**Work task**
Whenever a picture appears, omit it, and set down everything else in the records exactly.

****

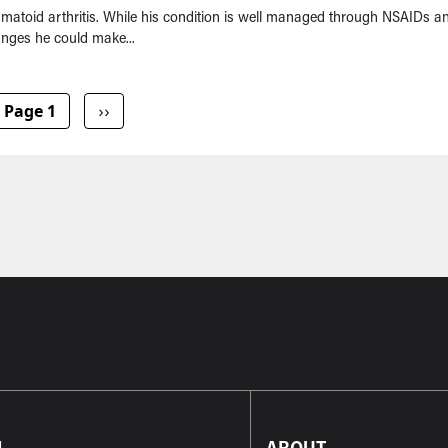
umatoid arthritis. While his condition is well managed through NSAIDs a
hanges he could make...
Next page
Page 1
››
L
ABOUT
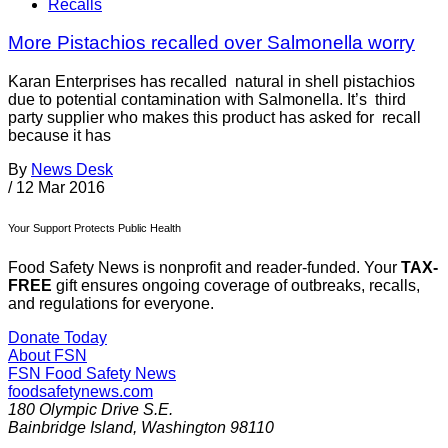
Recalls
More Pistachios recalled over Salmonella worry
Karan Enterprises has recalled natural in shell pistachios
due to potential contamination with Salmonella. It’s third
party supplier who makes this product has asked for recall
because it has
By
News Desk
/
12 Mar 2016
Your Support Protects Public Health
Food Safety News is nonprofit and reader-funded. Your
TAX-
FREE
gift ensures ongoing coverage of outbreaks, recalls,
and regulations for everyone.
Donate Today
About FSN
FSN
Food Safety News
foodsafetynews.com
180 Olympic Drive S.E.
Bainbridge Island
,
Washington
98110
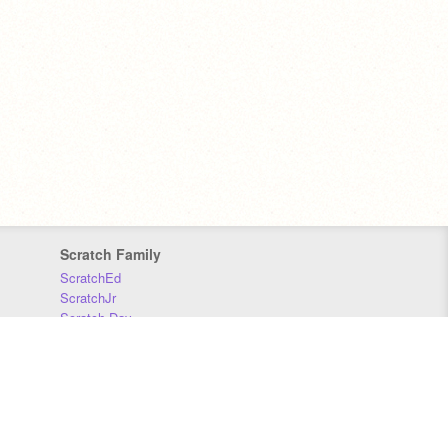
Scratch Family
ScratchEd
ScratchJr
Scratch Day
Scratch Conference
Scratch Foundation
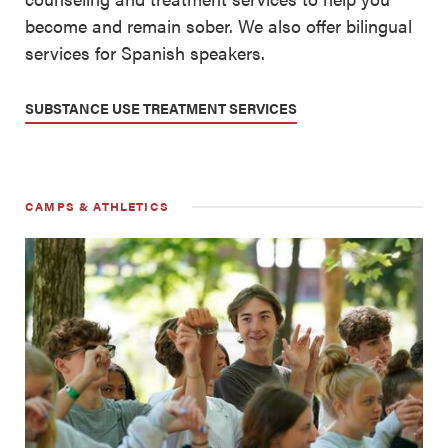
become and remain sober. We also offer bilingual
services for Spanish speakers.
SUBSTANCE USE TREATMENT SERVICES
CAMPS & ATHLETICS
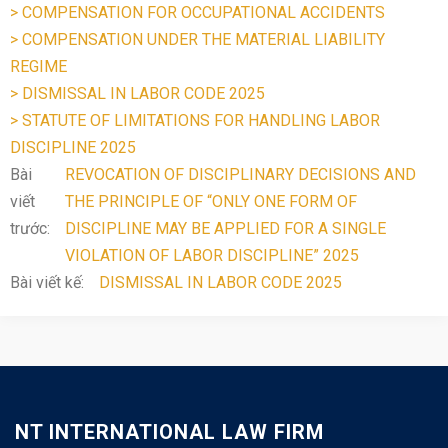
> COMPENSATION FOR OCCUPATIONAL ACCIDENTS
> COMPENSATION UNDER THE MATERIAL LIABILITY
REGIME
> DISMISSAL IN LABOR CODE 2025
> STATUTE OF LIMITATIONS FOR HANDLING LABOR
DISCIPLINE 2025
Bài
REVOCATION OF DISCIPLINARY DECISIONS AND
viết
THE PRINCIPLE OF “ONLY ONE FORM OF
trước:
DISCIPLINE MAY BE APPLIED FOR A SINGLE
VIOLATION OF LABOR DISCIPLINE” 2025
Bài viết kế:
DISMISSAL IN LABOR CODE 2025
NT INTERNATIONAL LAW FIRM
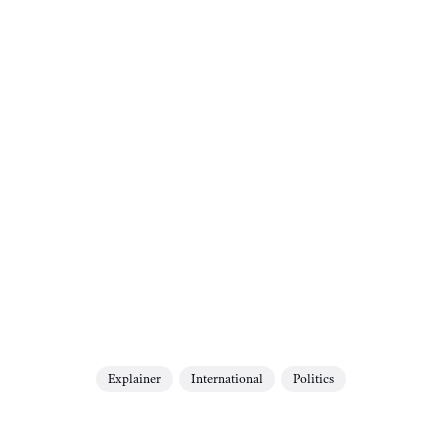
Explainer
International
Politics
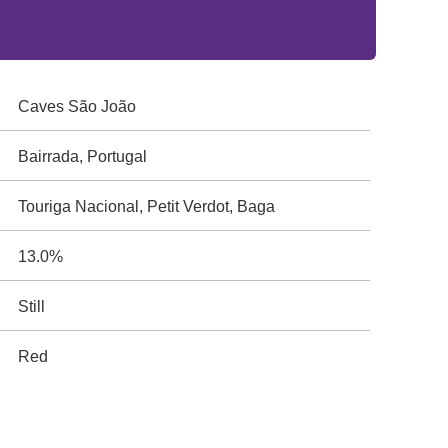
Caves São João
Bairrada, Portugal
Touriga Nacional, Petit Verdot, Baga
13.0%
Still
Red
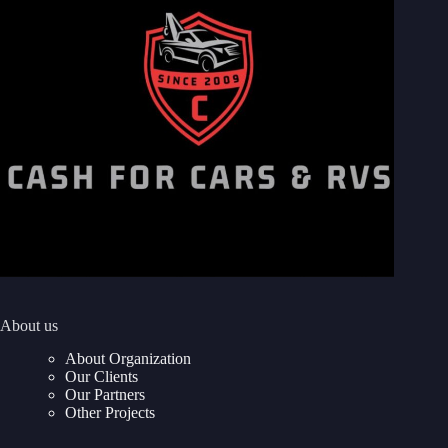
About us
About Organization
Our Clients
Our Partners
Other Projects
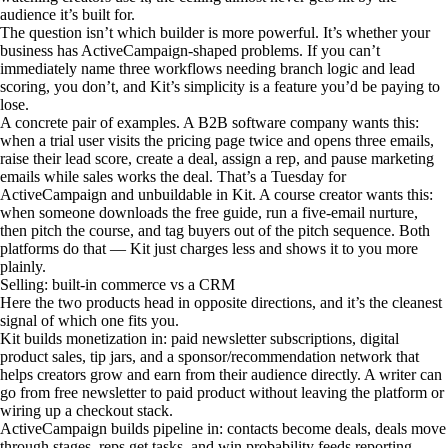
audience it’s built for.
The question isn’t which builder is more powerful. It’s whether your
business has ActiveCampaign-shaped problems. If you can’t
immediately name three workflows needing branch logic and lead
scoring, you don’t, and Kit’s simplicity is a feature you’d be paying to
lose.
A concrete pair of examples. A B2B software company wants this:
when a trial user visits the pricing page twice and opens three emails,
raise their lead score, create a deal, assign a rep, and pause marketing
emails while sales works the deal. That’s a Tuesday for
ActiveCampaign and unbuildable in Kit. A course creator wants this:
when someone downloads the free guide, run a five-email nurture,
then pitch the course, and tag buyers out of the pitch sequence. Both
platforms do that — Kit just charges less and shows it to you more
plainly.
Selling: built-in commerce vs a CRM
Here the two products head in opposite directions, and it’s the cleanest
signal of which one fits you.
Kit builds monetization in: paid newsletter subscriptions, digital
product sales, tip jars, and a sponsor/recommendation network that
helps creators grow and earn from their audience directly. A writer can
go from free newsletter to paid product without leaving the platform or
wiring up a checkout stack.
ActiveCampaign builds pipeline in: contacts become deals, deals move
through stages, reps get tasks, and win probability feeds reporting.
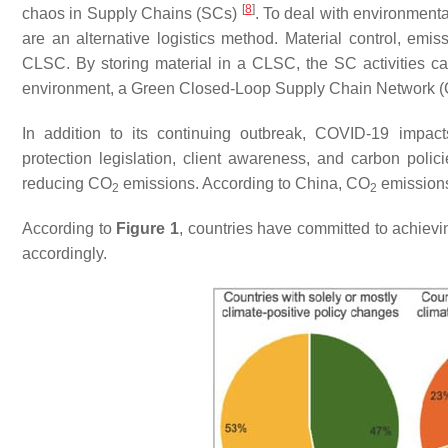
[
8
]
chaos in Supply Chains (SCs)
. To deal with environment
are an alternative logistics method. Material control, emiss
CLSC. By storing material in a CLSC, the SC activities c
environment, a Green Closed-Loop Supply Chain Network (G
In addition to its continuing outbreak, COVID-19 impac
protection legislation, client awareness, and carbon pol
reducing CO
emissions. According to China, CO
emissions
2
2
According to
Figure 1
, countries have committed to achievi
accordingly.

****

**Output for this exercise**
umatoid arthritis. While his condition is well managed through NSAIDs a
hanges he could make...
Next page
Page 1
››
L
ABOUT
Recalls
More Pistachios recalled over Salmonella worry
Karan Enterprises has recalled natural in shell pistachios
due to potential contamination with Salmonella. It’s third
party supplier who makes this product has asked for recall
because it has
By
News Desk
/
12 Mar 2016
Your Support Protects Public Health
Food Safety News is nonprofit and reader-funded. Your
TAX-
FREE
gift ensures ongoing coverage of outbreaks, recalls,
and regulations for everyone.
Donate Today
About FSN
FSN
Food Safety News
foodsafetynews.com
180 Olympic Drive S.E.
Bainbridge Island
,
Washington
98110
Scratch Family
ScratchEd
ScratchJr
Scratch Day
Scratch Conference
Scratch Foundation
become and remain sober. We also offer bilingual
services for Spanish speakers.
SUBSTANCE USE TREATMENT SERVICES
CAMPS & ATHLETICS
> COMPENSATION FOR OCCUPATIONAL ACCIDENTS
> COMPENSATION UNDER THE MATERIAL LIABILITY
REGIME
> DISMISSAL IN LABOR CODE 2025
> STATUTE OF LIMITATIONS FOR HANDLING LABOR
DISCIPLINE 2025
Bài
REVOCATION OF DISCIPLINARY DECISIONS AND
viết
THE PRINCIPLE OF “ONLY ONE FORM OF
trước:
DISCIPLINE MAY BE APPLIED FOR A SINGLE
VIOLATION OF LABOR DISCIPLINE” 2025
Bài viết kế:
DISMISSAL IN LABOR CODE 2025
NT INTERNATIONAL LAW FIRM
Explainer
International
Politics
Caves São João
Bairrada, Portugal
Touriga Nacional, Petit Verdot, Baga
13.0%
Still
Red
About us
About Organization
Our Clients
Our Partners
Other Projects
audience it’s built for.
The question isn’t which builder is more powerful. It’s whether your
business has ActiveCampaign-shaped problems. If you can’t
immediately name three workflows needing branch logic and lead
scoring, you don’t, and Kit’s simplicity is a feature you’d be paying to
lose.
A concrete pair of examples. A B2B software company wants this:
when a trial user visits the pricing page twice and opens three emails,
raise their lead score, create a deal, assign a rep, and pause marketing
emails while sales works the deal. That’s a Tuesday for
ActiveCampaign and unbuildable in Kit. A course creator wants this:
when someone downloads the free guide, run a five-email nurture,
then pitch the course, and tag buyers out of the pitch sequence. Both
platforms do that — Kit just charges less and shows it to you more
plainly.
Selling: built-in commerce vs a CRM
Here the two products head in opposite directions, and it’s the cleanest
signal of which one fits you.
Kit builds monetization in: paid newsletter subscriptions, digital
product sales, tip jars, and a sponsor/recommendation network that
helps creators grow and earn from their audience directly. A writer can
go from free newsletter to paid product without leaving the platform or
wiring up a checkout stack.
ActiveCampaign builds pipeline in: contacts become deals, deals move
through stages, reps get tasks, and win probability feeds reporting.
[
8
]
chaos in Supply Chains (SCs)
. To deal with environment
are an alternative logistics method. Material control, emiss
CLSC. By storing material in a CLSC, the SC activities c
environment, a Green Closed-Loop Supply Chain Network (G
In addition to its continuing outbreak, COVID-19 impac
protection legislation, client awareness, and carbon pol
reducing CO
emissions. According to China, CO
emissions
2
2
According to
Figure 1
, countries have committed to achievi
accordingly.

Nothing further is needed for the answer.